Decisão de Flávio Dino será analisada pelos ministros
O Supremo Tribunal Federal (STF) definiu que em 25 de fevereiro será retomado o julgamento sobre a suspensão dos chamados penduricalhos, benefícios sem amparo legal concedidos a servidores dos Três Poderes. A pauta inclui a análise da liminar concedida pelo ministro Flávio Dino no início de janeiro, que determinou a paralisação desses pagamentos em até 60 dias.
Na última quinta-feira, 5 de janeiro, o relator do caso, ministro Flávio Dino, proferiu decisão interlocutória para interromper o repasse de verbas indenizatórias que não observam o teto constitucional de R$ 46,3 mil, valor equivalente ao subsídio dos ministros do STF. A medida, válida para todos os entes federativos, abrange servidores dos poderes Executivo, Legislativo e Judiciário nas esferas federal, estadual e municipal.
Segundo o texto da liminar, há uma “multiplicação anômala” de auxílios e indenizações que escapam ao limite de remuneração previsto na Constituição Federal.

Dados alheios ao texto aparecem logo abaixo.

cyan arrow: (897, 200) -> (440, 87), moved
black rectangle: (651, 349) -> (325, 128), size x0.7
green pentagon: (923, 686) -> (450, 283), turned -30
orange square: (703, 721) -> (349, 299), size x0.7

Em seu despacho, o ministro destacou exemplos de pacotes de remuneração que configuram irregularidade, como o chamado “auxílio-peru” e o “auxílio-panetone”, concedidos em períodos festivos de final de ano.
Com a definição da data, a matéria estará sujeita à análise do plenário do STF em sessão presencial, quando cada um dos ministros poderá apresentar seus argumentos e registrar o voto favorável ou contrário à manutenção da liminar e à extensão das sanções previstas. Ainda não há horário definido para o início dos debates, que serão incluídos na pauta do tribunal para o dia 25 de fevereiro.
Até a apreciação final do caso, permanece a ordem de suspensão dos pagamentos questionados. Caso a maioria dos ministros ratifique a decisão de Flávio Dino, os órgãos públicos terão de ajustar suas folhas de pagamento para eliminar verbas consideradas ilegais, sob pena de responsabilização administrativa e eventual corte no repasse de recursos.
O julgamento ocorrerá na sede do STF, em Brasília, e poderá provocar impactos diretos no orçamento dos três poderes, além de definir parâmetros para a contabilidade pública e o controle de gastos no serviço público.